■ **TASK TO CARRY OUT**
Copy exactly the lines from the line holding "Figure 13. Evolution" through the end of the material, and no others; pictures stay out.

■ **DATA SECTION**
◆ ◆ ◆ ◆
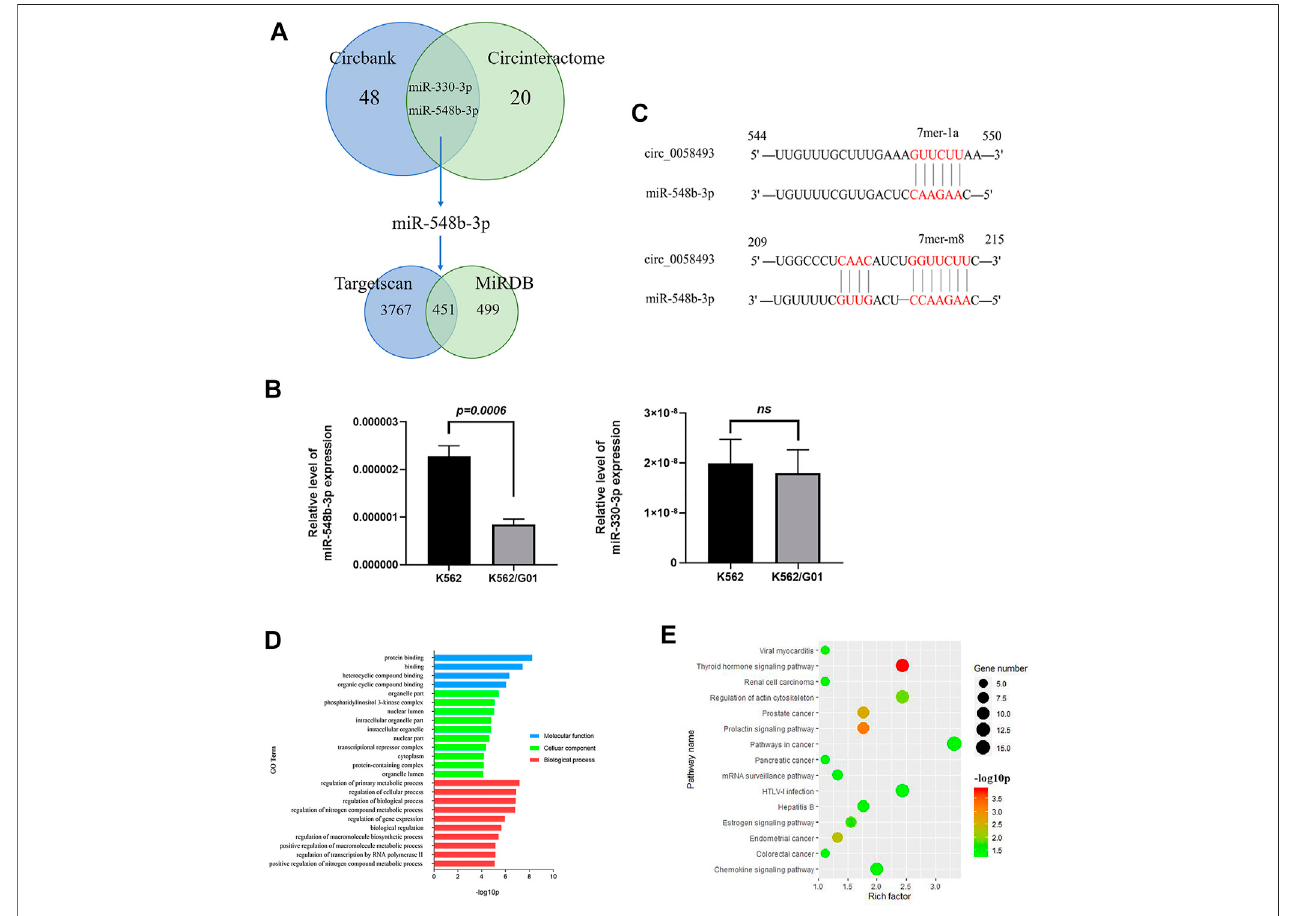
FIGURE4| Hsa_circ_0058493mayinvolveinseveralphysiologicalprocessesbyinteracting withmiR-548b-3p. (A) Bioinformatics predictionofmiRNA andtarget mRNAassociatedwithhsa_circ_0058493. (B) Theexpression oftwopredictedmiRNAs (miR-548b-3p andmiR-330-3p)weredetectedinK562/G01 andK562viaRT- qPCR. The expression level of miR-548b-3p showed a signi fi cant difference ( p (cid:1) 0.0006). (C) There were two binding sites between miR-548b-3p and circ_0058493, which were located at 209-215 bp and 544-550 bp. (D) GO analysis of mRNA associated with hsa_circ_0058493/miR-548b-3p. (E) KEGG pathway analysis of mRNA associated with hsa_circ_0058493/miR-548b-3p. Quantitative data from three independent experiments are shown as the mean ± SD (error bars). ns: not statistically signi fi cant (Student ’ s t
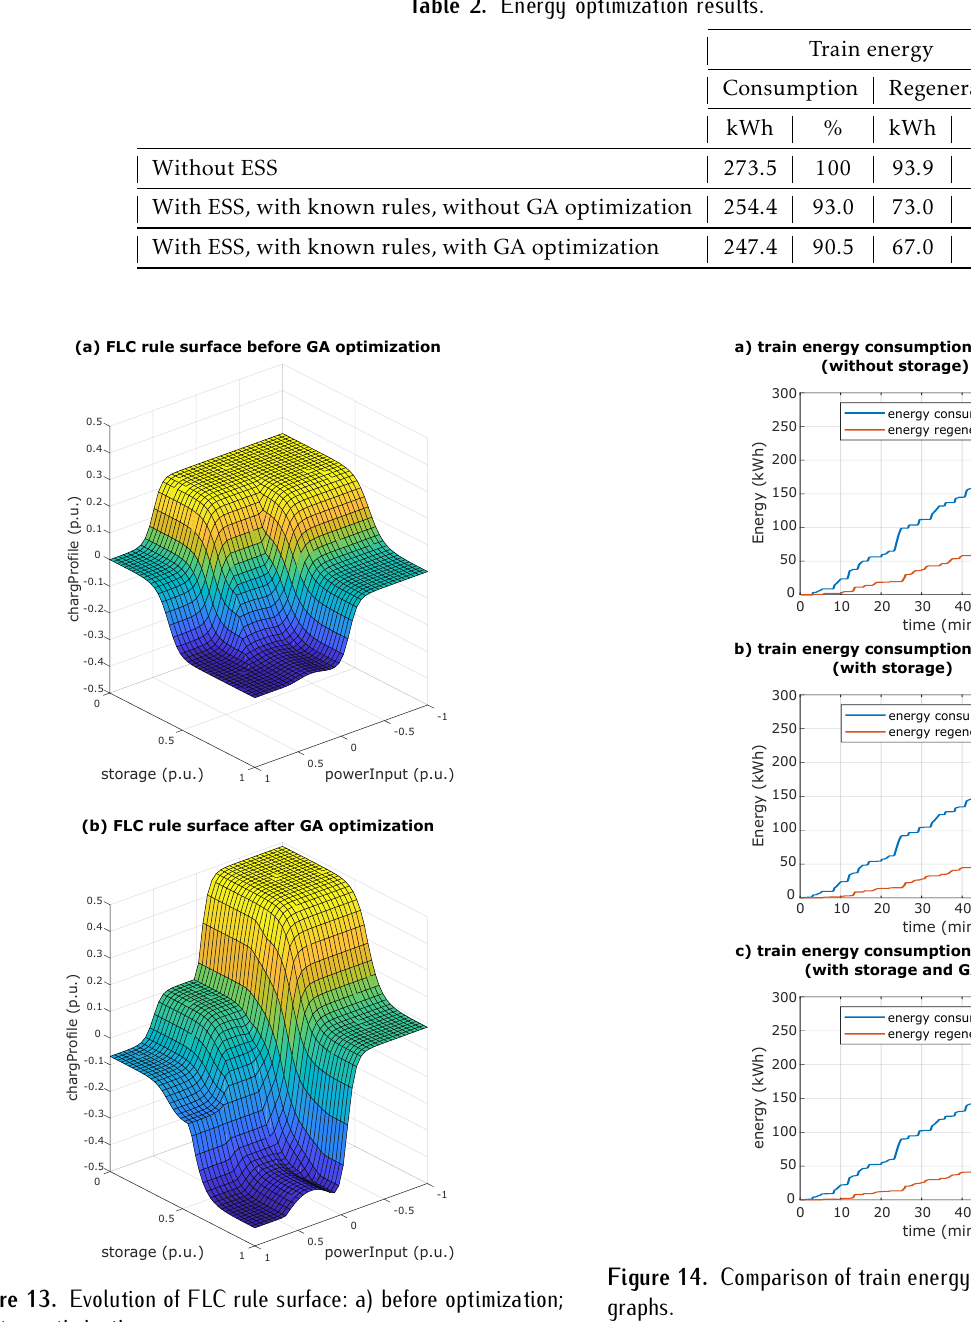
Figure 13. Evolution of FLC rule surface: a) before optimization; b) after optimization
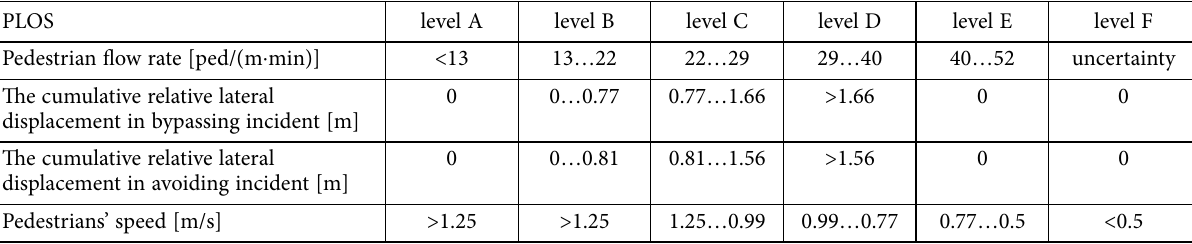
Table 2. The comparison of the threshold of each level of pedestrian flow rate and pedestrians’ behaviour indexes PLOS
◆ ◆ ◆ ◆
■ **ANSWER TO THIS TASK**
Figure 13. Evolution of FLC rule surface: a) before optimization; b) after optimization
Table 2. The comparison of the threshold of each level of pedestrian flow rate and pedestrians’ behaviour indexes PLOS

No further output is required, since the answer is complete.